Swish- was that bloke ever subjected to an A Current Affair or Today Tonight investigation? Did Frank Pangelo bang on his door?
PB- -while we began in the Hills, yes, Palmer is more Murray Flats! Get your Banrock Station while you can as I think it’s about to go down the gurgler.
Someone- most kind!
Rulebook – I had almost entirely forgotten about bingo tickets! Have never had a sniff of them in the city.
Smokie- a story without an appropriate Apocalypse Now quotation should be terminated with extreme prejudice.
Agree with above comments but I still contemplate the obvious. Almanac censors alert.
If Marg and Blue turn up at 1830 and the “afternoon just got away from us”, you would have to say it must have been sensational sex. Just saying.
RDL
Good point RDL. Maybe Blue didn’t have a “flat” but something else that sounded similar.
Stand by for Marg and Blue: Uncut.
Maybe he had a date with Mrs Palmer and her 5 daughters? Too Blue?
I too haven’t heard of Palmer. A google map search sees a small town with it’s cricket (& footy?) ground seemingly right in the middle of and surrounded by a neat tree plantation.
Well remember pub bingo tickets when I was kid, don’t remember the old man having any luck with them!

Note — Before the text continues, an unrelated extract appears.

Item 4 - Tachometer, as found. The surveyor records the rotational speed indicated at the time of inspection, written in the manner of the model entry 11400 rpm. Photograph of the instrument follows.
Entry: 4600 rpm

A quick search shows a Palmer Cricket Club in the Torrens Valley Cricket Association. Like many small towns they seem to be struggling for numbers and the online scorebook on Play HQ has a game with two blokes called ‘Fill-In.’ One top scored with 23 out of a team total of 48 and also took two wickets. Well done, Fill. I hope they talked him into a few more games for PCC. Thanks, Luke.